We’re living in such exciting times when it comes to cancer research. And I’m really hopeful that there’ll be better screening for things like pancreatic cancer and ovarian cancer, and all kinds of cancers. I mean, [my breast cancer diagnosis] was such a stark reminder that if you find cancer early, you’re one of the lucky ones. And the only way to find cancer early is to get screened.

The Healthy: We who follow you on social know that soon you’ll celebrate the birth of your first grandchild. Congratulations.

Katie Couric: Thank you. My husband was like, “Oh Lord, we’re going to see a lot of baby pictures on Instagram.”

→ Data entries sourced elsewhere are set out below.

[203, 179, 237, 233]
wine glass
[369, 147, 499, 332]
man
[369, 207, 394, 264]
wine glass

The Healthy: We talked to you before the National Senior Games last year, and you’re part of the changing face of vibrant aging—so we want to see your pictures of grandmotherhood! Many surviving spouses and families might relate to this: With Jay having been gone over these years, is there a bittersweetness to these moments in your family’s lives?

Katie Couric: Yes, for sure. You know, I think about Jay a lot and all he’s missed, but when we approach these really important life moments and milestones, I’m acutely aware of the fact that he is missing them. My daughter [Carrie] graduated not too long ago from Stanford and won this big writing award—she’s going to kill me. So don’t include that. I was so proud. And all I could think of is, Jay would have been so proud. [My elder daughter] Ellie got married a couple of years ago, there was no one to walk her down the aisle. John, my husband, could have done it; I could have done it, but Ellie decided she wanted to walk alone, which I think is such a fierce showing of strength and independence.

And now, of course, he would be having his first grandchild, and it is just so, so sad to see how much he was ripped off of these experiences. That’s why I feel so strongly that if I can do anything that will help other people, that’s what kind of keeps me going, honestly.